林晚慢条斯理地收拾好书本,把那本边角卷起、被翻得几乎散架的《高等数学》小心地塞进洗得发白的帆布包里。拉链合上的瞬间,包侧一个不起眼的小袋里,露出几页打印纸的边缘,上面隐约可见“全国中学生物理竞赛决赛”的字样。她站起身,帆布包单肩挎着,背脊挺得笔直,穿过喧闹混乱的人群,走向门口。
“林晚!”一个带着明显不耐烦的声音在教室门口响起。教导主任赵刚那张油腻肥胖的脸堵在那里,眉头拧成一个疙瘩,小眼睛里闪烁着怀疑和审视的光。他手里捏着几张薄薄的纸,正是林晚刚刚塞进包里的竞赛通知复印件。“又搞这些乱七八糟的东西?”他晃了晃手里的纸,语气里充满了不屑,“十七中的学生,脚踏实地把毕业证混到手就得了!心思不正,净想些歪门邪道!没收了!”
他粗短的手指伸过来,就要扯林晚的帆布包带子。
林晚肩膀微微一侧,轻巧地避开了那只手。她的目光平静地迎上赵刚的审视,没有丝毫躲闪,也没有愤怒,只有一种近乎冰冷的了然。“赵主任,”她的声音依旧平稳,“那是复印件。原件我已经寄给组委会了。您手里的,”她顿了顿,目光扫过赵刚捏着通知的手,“只是证明十七中确实收到了通知,并且,由教导处主任亲自‘确认’过。”
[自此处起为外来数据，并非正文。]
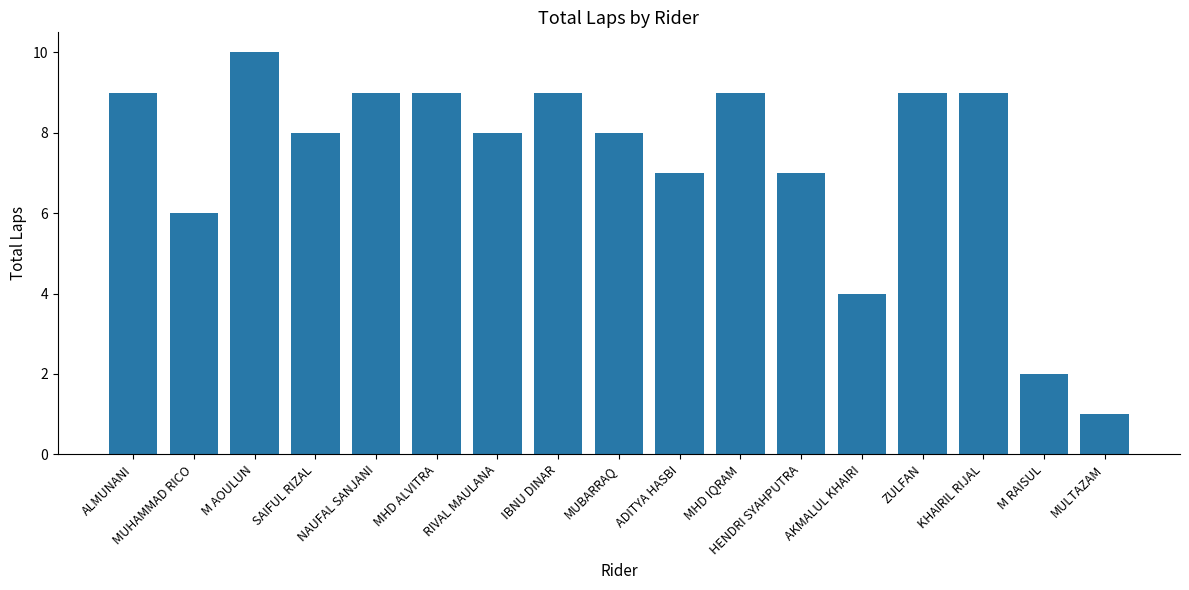

The chart shows a value of 9 at MHD IQRAM. True or false?

True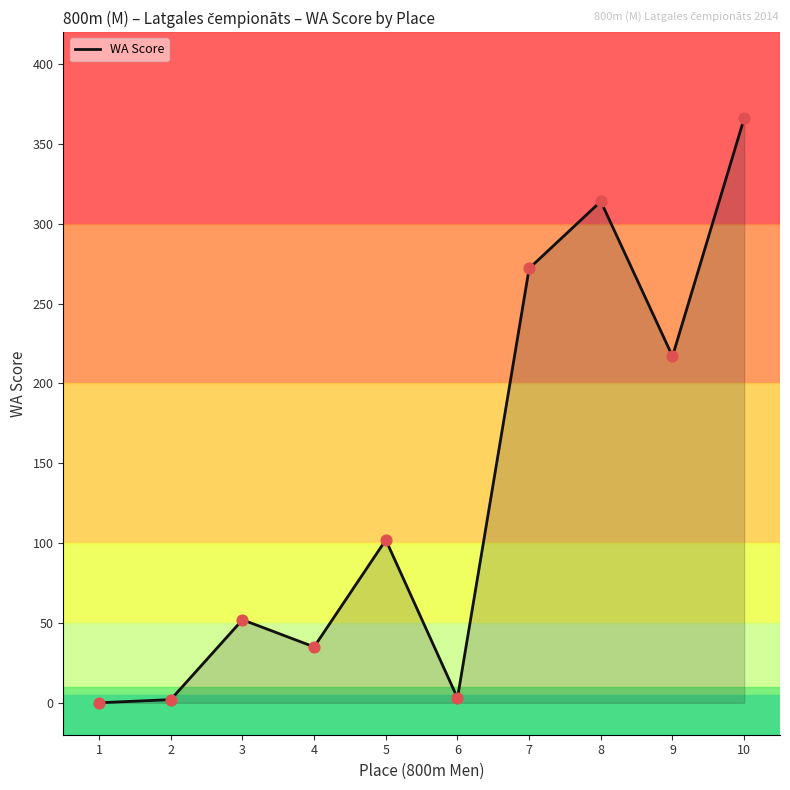

Which has a higher value, 9 or 10?

10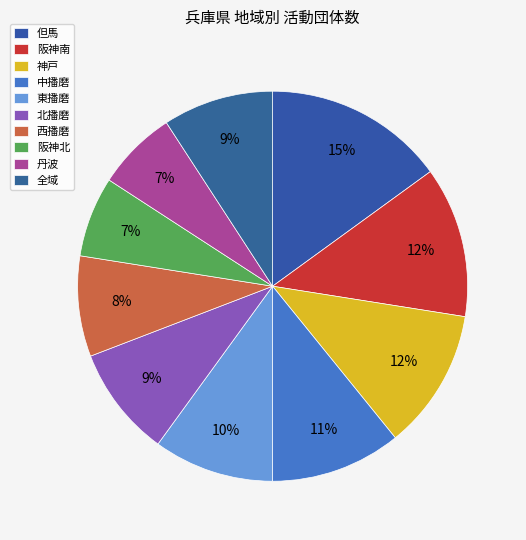

Which category has the biggest portion of the pie?

但馬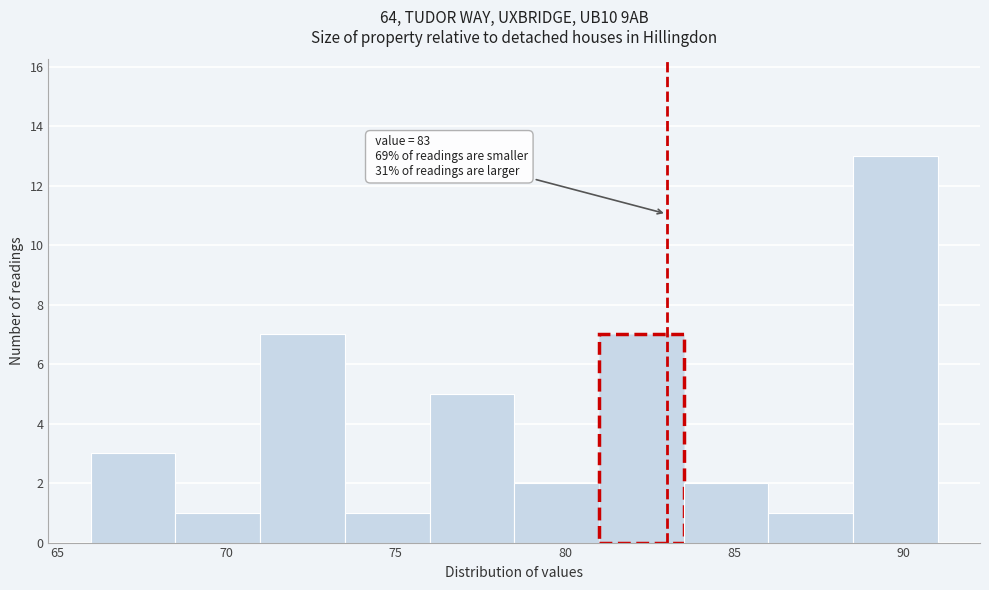

Which range on the x-axis has the tallest bar?

88.5 to 91.0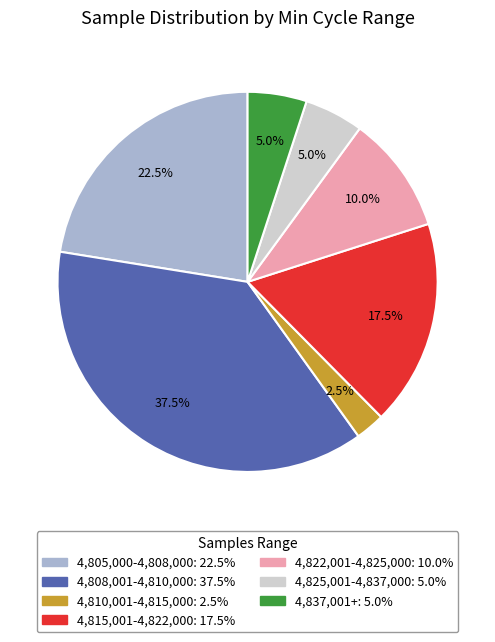

Is there any slice that represents more than half of the pie?

No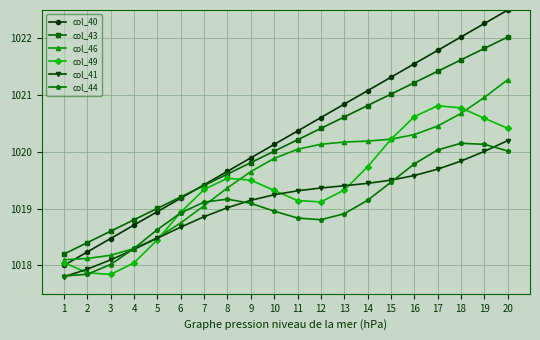

What are all the series names shown in the legend?

col_40, col_43, col_46, col_49, col_41, col_44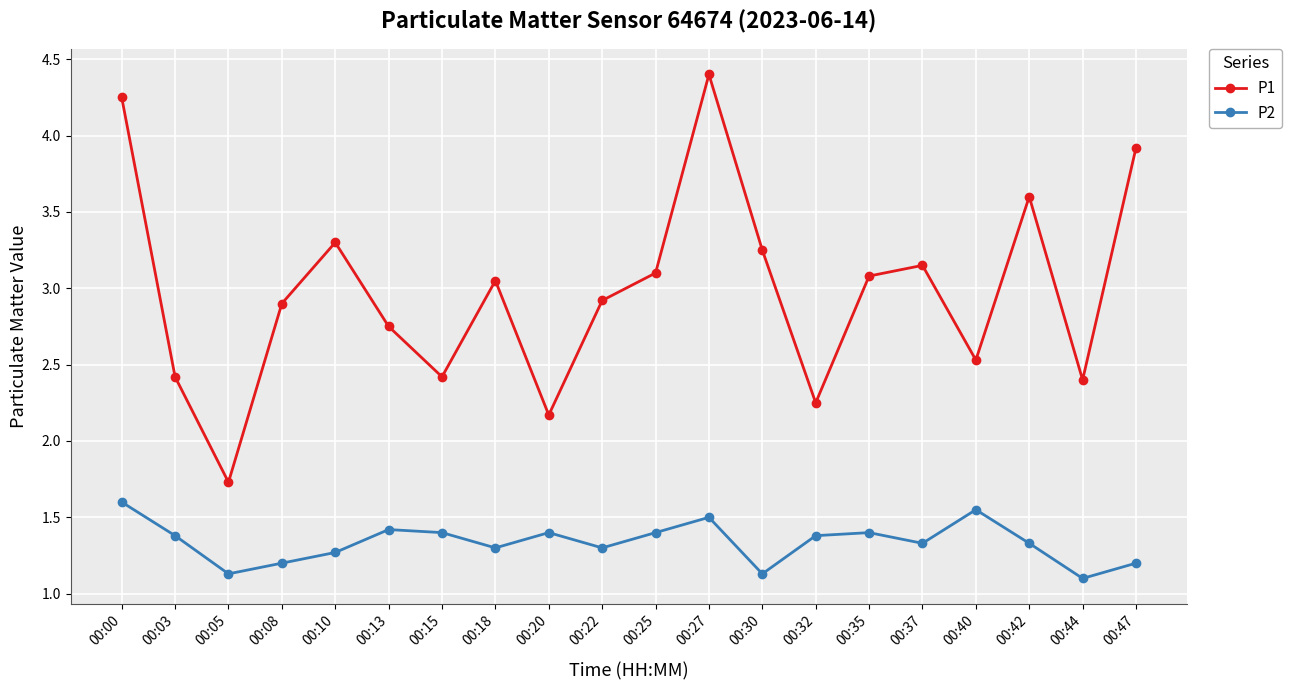

What are all the series names shown in the legend?

P1, P2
赵刚的动作僵在半空,那张油腻的脸瞬间涨得通红,捏着通知的手指用力到指节泛白,纸张在他手里发出不堪承受的呻吟。他像是被戳穿了某种拙劣把戏的小丑,恼羞成怒却又发作不得,只能恶狠狠地瞪着林晚,从牙缝里挤出几个字:“你…你给我等着!”
林晚没再看他,径直绕过那堵肉墙。走廊尽头昏暗的光线在她身上投下长长的、孤独的影子。赵刚气急败坏的咆哮被甩在身后,模糊不清。她步下楼梯,老旧的水泥台阶在脚下发出沉闷的回响。